A Life Well Done

    I’m taking medication with a typically horrendous list of potential side effects that includes suicidal thoughts, but I promise that’s not why I wish I could’ve been in heaven when Billy Graham recently arrived. I just wish I could’ve seen a smiling Jesus embrace him and say, “Well done, Billy, my good and faithful servant.”
    I never attended a Billy Graham crusade, but when I learned of his passing, I felt a great sense of loss, like a prop had been kicked out from under this world. I agree with so many who’ve said there may never again be someone who so effectively preaches the pure, simple Gospel of Jesus Christ to so many people.
    Graham was always under pressure to change the message he preached. He took hits from all sides but always stayed true to the Apostle Paul’s words to Corinthian believers: “For I resolved to know nothing while I was with you except Jesus Christ and Him crucified.”
    All I’ve read from those who knew Graham best, including his children, confirms that this man lived what he preached.

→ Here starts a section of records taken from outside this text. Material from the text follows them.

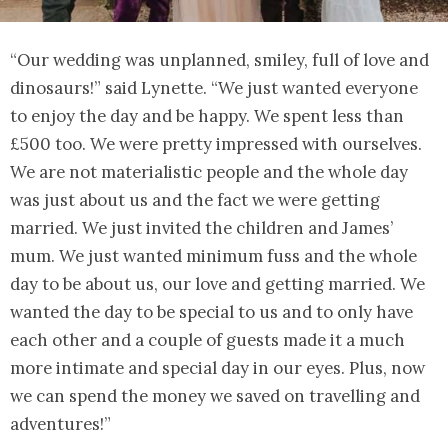
“Our wedding was unplanned, smiley, full of love and
dinosaurs!” said Lynette. “We just wanted everyone
to enjoy the day and be happy. We spent less than
£500 too. We were pretty impressed with ourselves.
We are not materialistic people and the whole day
was just about us and the fact we were getting
married. We just invited the children and James’
mum. We just wanted minimum fuss and the whole
day to be about us, our love and getting married. We
wanted the day to be special to us and to only have
each other and a couple of guests made it a much
more intimate and special day in our eyes. Plus, now
we can spend the money we saved on travelling and
adventures!”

But, like the rest of us, he wasn’t perfect. In fact, when asked if she ever considered divorce, his beloved wife Ruth once famously quipped, “No, but I did think of murder a few times.”
    Even though Graham made no bones about being a sinner saved by grace, by all accounts he seemed to measure up to one of his famous quotes: “A real Christian is the one who can give his pet parrot to the town gossip.”
    Graham leaves an amazing and in some cases, surprising, legacy of people he influenced or mentored, including Queen Elizabeth, with whom he had a long friendship, and celebrities like Kathie Lee Gifford, Pat Boone, Reba McEntire and Chip Gaines, co-star of the popular “Fixer Upper” TV show, who was discipled by Graham’s son-in-law, the late Danny Lotz.
    Gaines said, “(Danny Lotz) challenged me to process what God was doing in my life and train my mind with God’s truth. I learned so much from him, and he always spoke so highly of Billy Graham, who he said talked the talk and walked the walk. So, to this day, I think about talking the talk and walking the walk because of Billy Graham and Danny Lotz.”
    It isn’t that there haven’t been or won’t ever be followers and preachers of Christ who are just as faithful as Billy Graham—it’s that we got to see Graham walk out his faith under the most glaring lights for decades. And he did it without getting caught in the traps that bring down too many Christian leaders.
    Graham is credited with saying, “If a man of God falls, it is usually one of the three G’s: gold, girls, or glory.” Maybe because he was so mindful of that and so humbly aware of his own feet of clay, Billy Graham didn’t fall. And how refreshing that is. How this world needed his example of a man who was faithful to his wife, prioritized integrity, and walked humbly with God.
    I haven’t written anything here you probably haven’t read or heard in recent weeks, as tributes to Graham have fittingly appeared just about everywhere. I’m pretty sure Graham would rather we stop talking about him and just fully embrace and commit to proclaim, with our words and our lives, the simple truth that Jesus is our only hope in this life and our only hope to get to heaven. That would be the highest tribute we could pay him.
    The Apostle Paul earned the right to say, “Follow my example, as I follow the example of Christ (1 Corinthians 11:1).” I think Billy Graham did, too. The question is: have we?